:: Directions for this task ::
Look through the records below for the line with "336 296 4762". Return that line and each one after it up to and including the line with "89 79 24125", exactly.

=== Section Start ===

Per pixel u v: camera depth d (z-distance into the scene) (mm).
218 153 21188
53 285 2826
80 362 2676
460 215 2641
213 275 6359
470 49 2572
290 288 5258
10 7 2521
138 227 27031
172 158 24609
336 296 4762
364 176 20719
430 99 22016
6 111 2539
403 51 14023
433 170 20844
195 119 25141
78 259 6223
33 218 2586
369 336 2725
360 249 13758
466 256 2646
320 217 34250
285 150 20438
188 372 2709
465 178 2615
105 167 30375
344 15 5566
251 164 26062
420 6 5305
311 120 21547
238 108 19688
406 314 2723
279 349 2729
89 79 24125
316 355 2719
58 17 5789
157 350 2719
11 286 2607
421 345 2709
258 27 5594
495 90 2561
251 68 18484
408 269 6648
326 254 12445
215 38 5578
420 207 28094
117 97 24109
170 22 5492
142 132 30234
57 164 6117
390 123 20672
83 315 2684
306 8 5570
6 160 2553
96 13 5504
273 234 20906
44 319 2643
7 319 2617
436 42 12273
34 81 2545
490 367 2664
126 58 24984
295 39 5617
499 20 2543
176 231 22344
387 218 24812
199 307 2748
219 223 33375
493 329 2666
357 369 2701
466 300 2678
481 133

=== Section End ===

:: Reply ::
336 296 4762
364 176 20719
430 99 22016
6 111 2539
403 51 14023
433 170 20844
195 119 25141
78 259 6223
33 218 2586
369 336 2725
360 249 13758
466 256 2646
320 217 34250
285 150 20438
188 372 2709
465 178 2615
105 167 30375
344 15 5566
251 164 26062
420 6 5305
311 120 21547
238 108 19688
406 314 2723
279 349 2729
89 79 24125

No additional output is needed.